# Zugriff auf Datenbank aus Java über mariadb



## Beginner22 (31. Dez 2021)

Hallo,
ich bin leider absolut festgefahren und weiß nicht mehr weiter.
Im Studium muss ich im Datenbankenmodul über Java auf eine Datenbank zugreifen.

Code für den Zugriff auf ein Datenbank, die sich in einem extra Fenster öffnet und da Bearbeiten (Hinzufügen, Ändern, Löschen) lässt ist vorhanden.

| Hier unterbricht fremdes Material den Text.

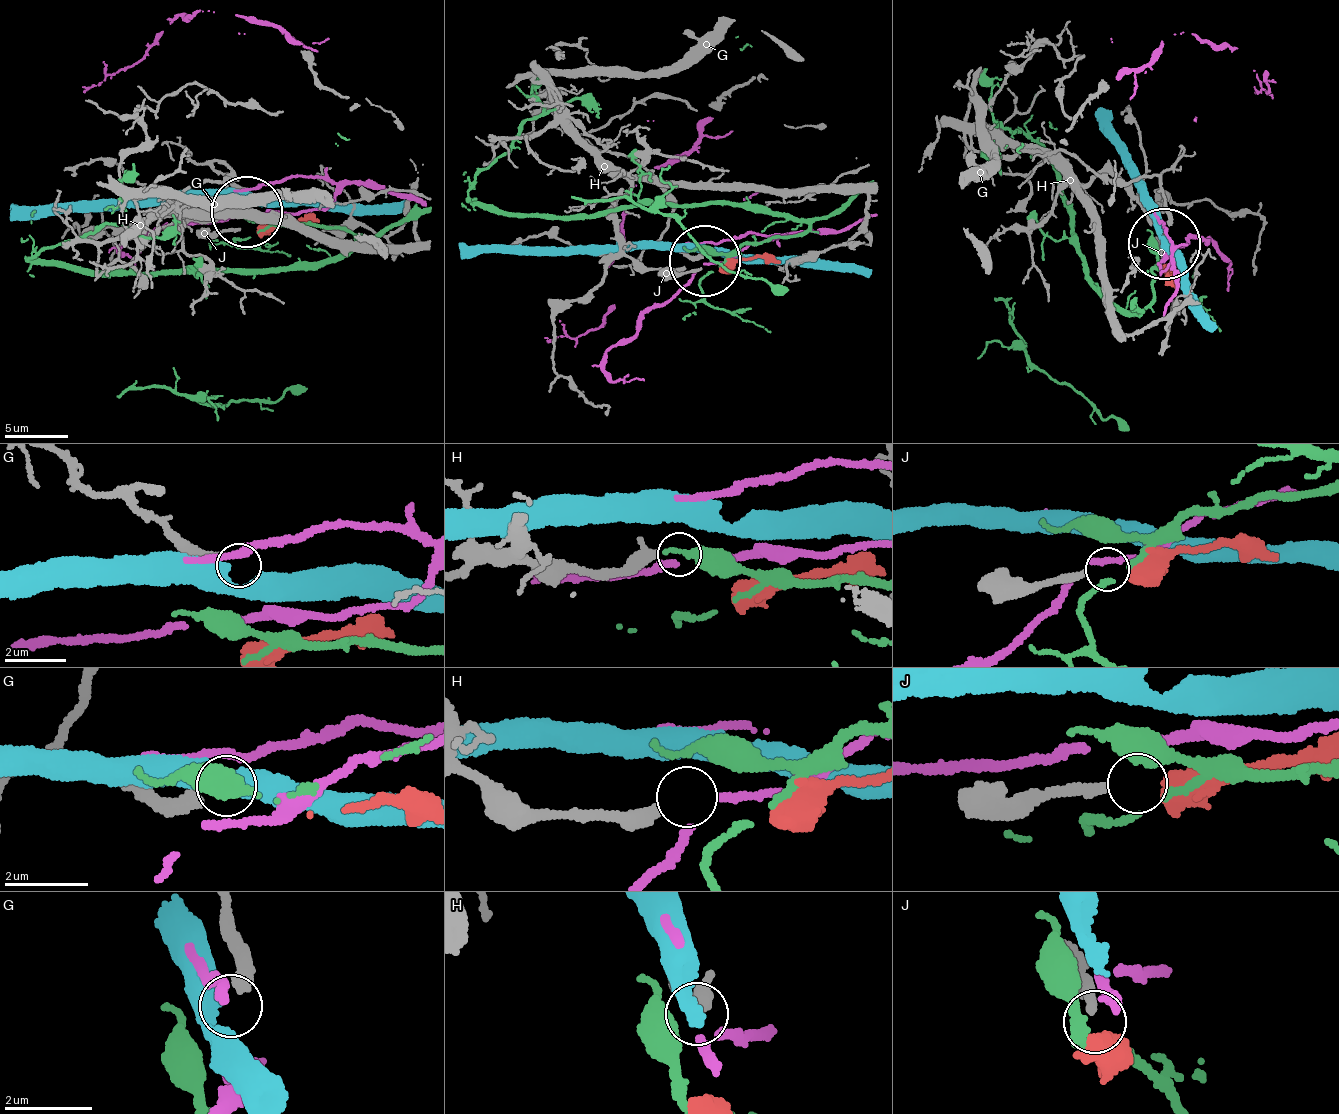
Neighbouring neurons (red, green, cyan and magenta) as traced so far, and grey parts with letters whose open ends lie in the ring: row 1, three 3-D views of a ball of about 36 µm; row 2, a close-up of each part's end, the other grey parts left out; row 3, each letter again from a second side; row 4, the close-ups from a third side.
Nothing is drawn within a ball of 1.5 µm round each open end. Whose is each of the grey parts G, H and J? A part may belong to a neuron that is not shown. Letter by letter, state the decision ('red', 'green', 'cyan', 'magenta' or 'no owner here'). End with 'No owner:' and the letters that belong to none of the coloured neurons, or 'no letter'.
G: no owner here
H: no owner here
J: red
No owner: G, H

Ebenso wie alle Unterklassen.
Meine Aufgabe wäre das Erstellen der nötigen Tabellen in phpmyAdmin und der Zugriff über Java auf die Datenbank.

Theoretisch kann ich noch etlichen Malen der Neuinstallation und dem Zurücksetzen meines Laptops zumindest endlich aus dem Java Programm heraus endlich die Datenbank auf der extra Seite öffnen.
Der Zugriff auf phpmyAdmin läuft einfach nicht.
Eigentlich habe ich alle Schritte in dem Skript genau so verfolgt und alles eingestellt, dass es laufen sollte. Es läuft aber garnicht. Also Fehler definitiv bei mir. Ich weiß aber nicht wo.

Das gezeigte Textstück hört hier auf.